All eyes have been on the state of New York recently after the new state law that compels e commerce sites to collect taxes for the state went into effect this summer. Recently, the state Senate voted to repeal the tax, but the Assembly has yet to decide its ultimate fate. Amazon and Overstock have been fighting the tax ever since its inception and have responded by cutting off their affiliates based in New York.
The affiliates have pushed for the repeal of the tax, citing the disastrous effects of the legislation on their livelihood. The old precedent for taxing, namely, that the taxed entity had to have a “physical presence” within the state, has been applied to the case of affiliate relationships between an out of state company and its instate affiliates. In short, affiliates had been said to constitute an in state physical presence.
Amazon and Overstock have each challenged the Constitutionality of the legislation. If the law stands, then other states could very well follow suit and apply their own tax to online products and services, but this would become rather complicated and undesirable.

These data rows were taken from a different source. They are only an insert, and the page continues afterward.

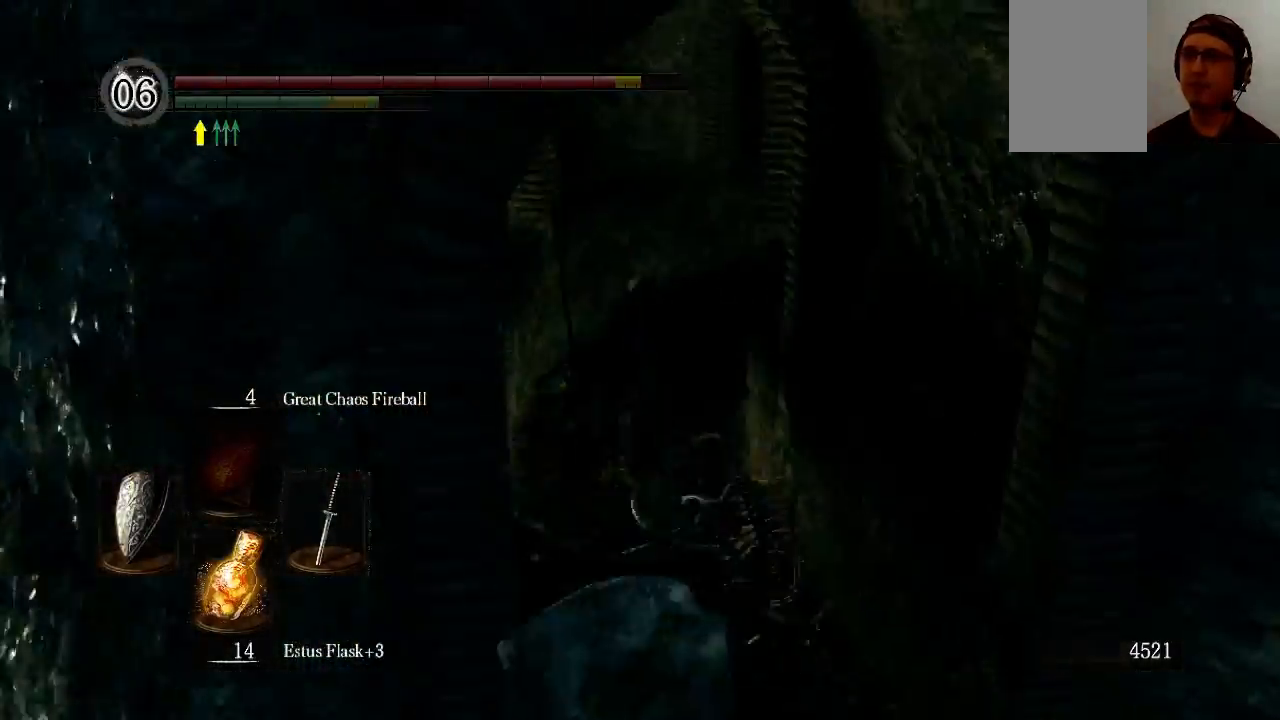
{"buttons": [], "left_stick": "up", "right_stick": "center", "events": [[67, "B", "up"], [167, "B", "down"], [267, "B", "up"], [367, "B", "down"], [467, "B", "up"]]}
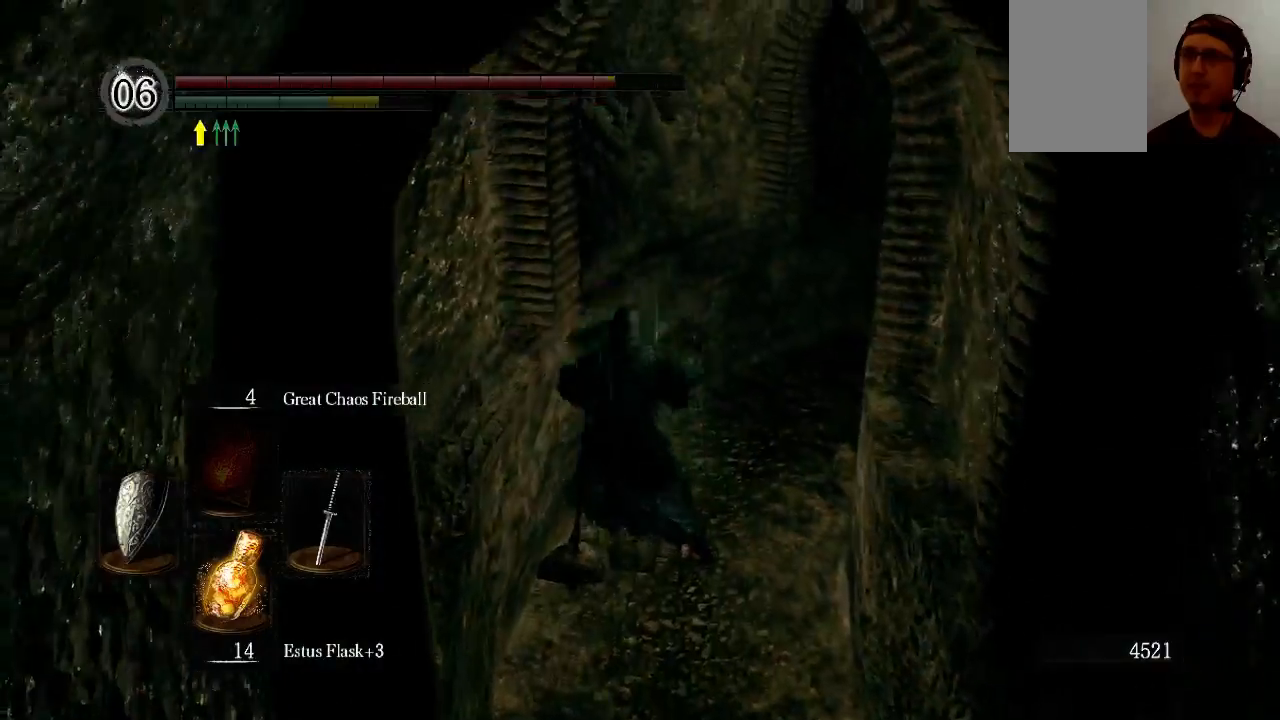
{"buttons": [], "left_stick": "up", "right_stick": "right", "events": [[33, "B", "down"], [167, "B", "up"], [367, "right_stick", "right"]]}
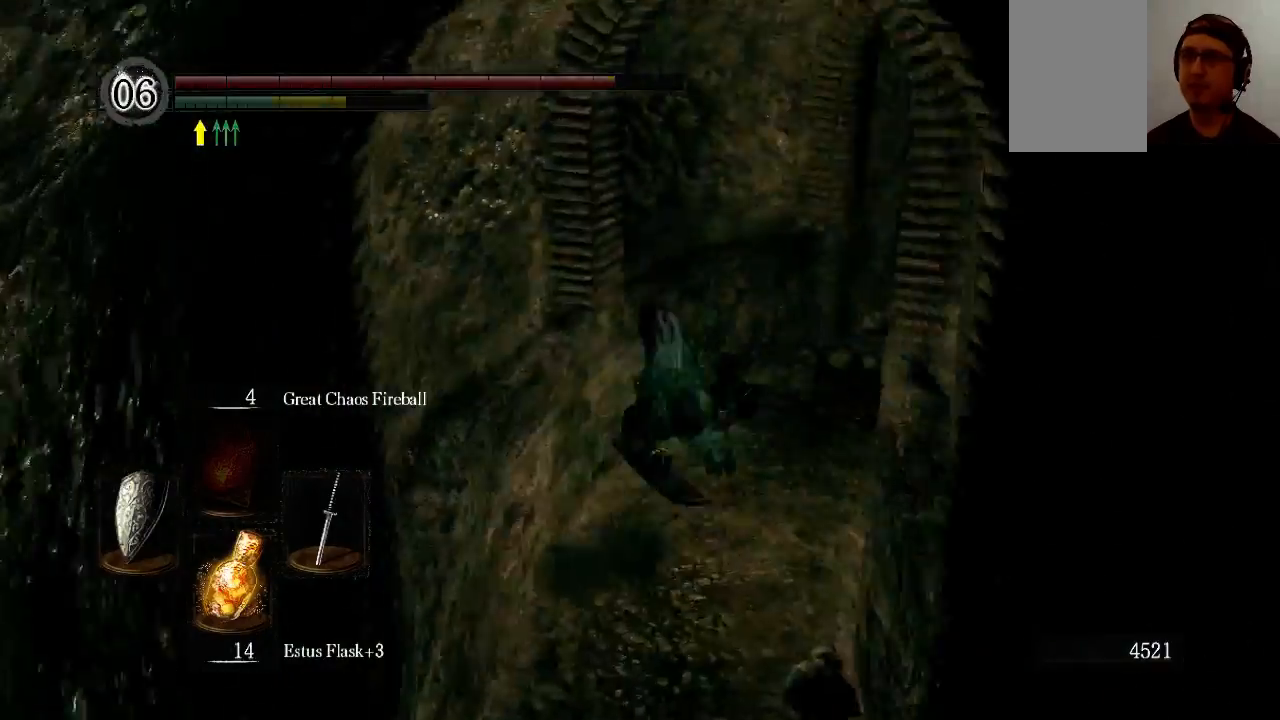
{"buttons": [], "left_stick": "up", "right_stick": "center", "events": [[33, "B", "down"], [167, "B", "up"], [167, "right_stick", "center"]]}
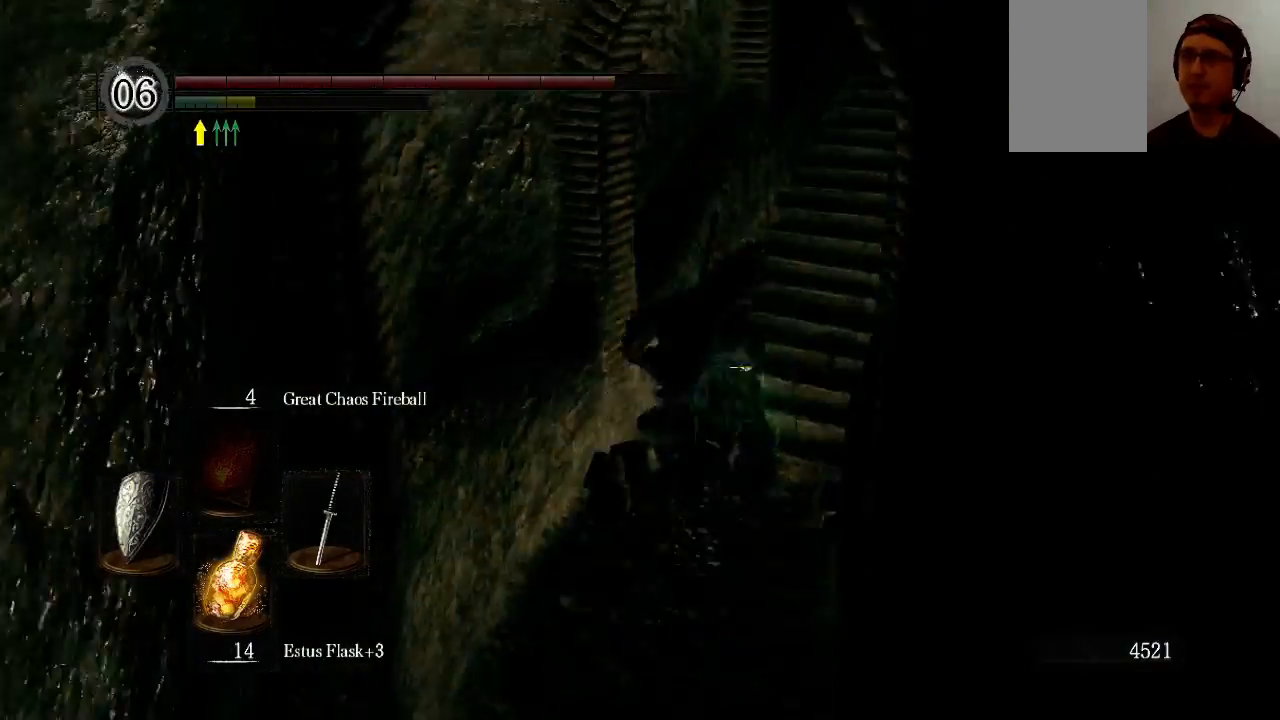
{"buttons": [], "left_stick": "up", "right_stick": "center", "events": [[33, "right_stick", "right"], [233, "right_stick", "center"], [333, "B", "down"], [433, "B", "up"]]}
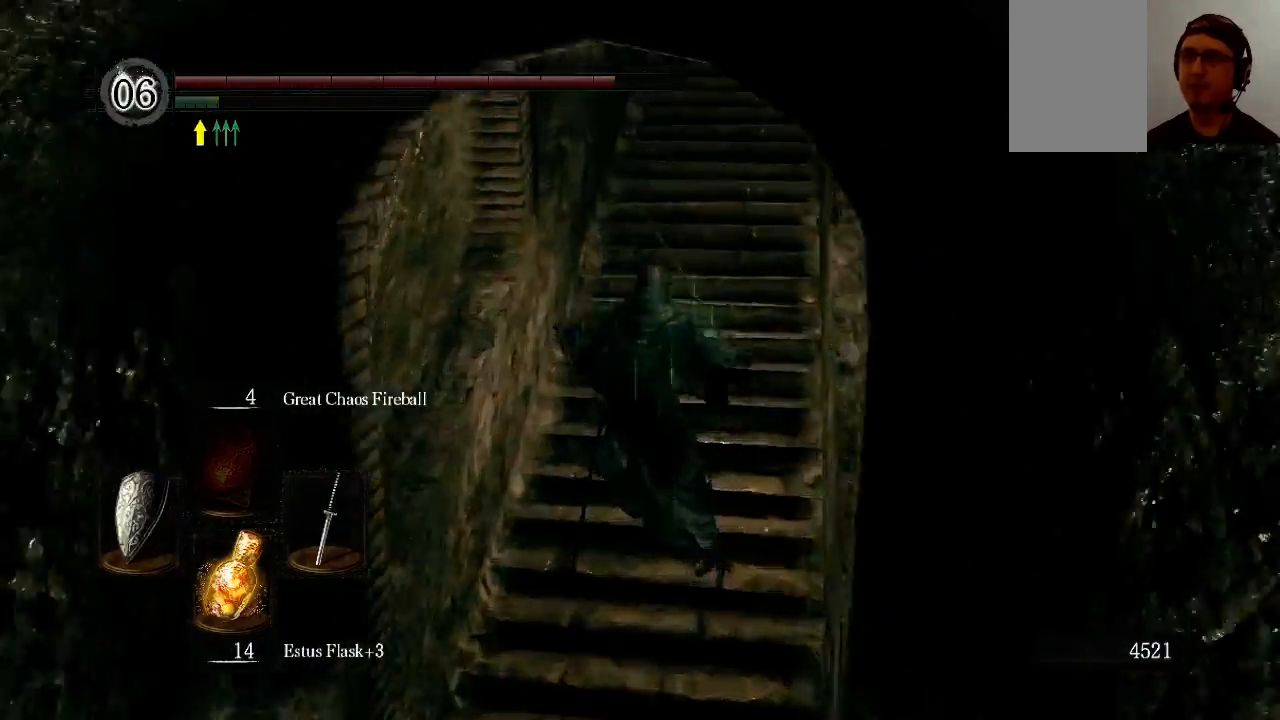
{"buttons": [], "left_stick": "up", "right_stick": "down", "events": [[433, "right_stick", "down"]]}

If you are an affiliate marketing company, the law is probably especially odious to you. But there is not yet cause to worry. It seems that the New York affiliates have been successful in pressuring the government to consider repealing the tax. So, in the case that another state is foolish enough to try to imitate the New York tax, I have no doubt that the same thing will happen. But more likely to happen is that states will call for national or interstate standards. It’s a long way off, but it’s going to happen. Let’s just hope that when that day comes, the country, and by the same token the economy, is ready for it.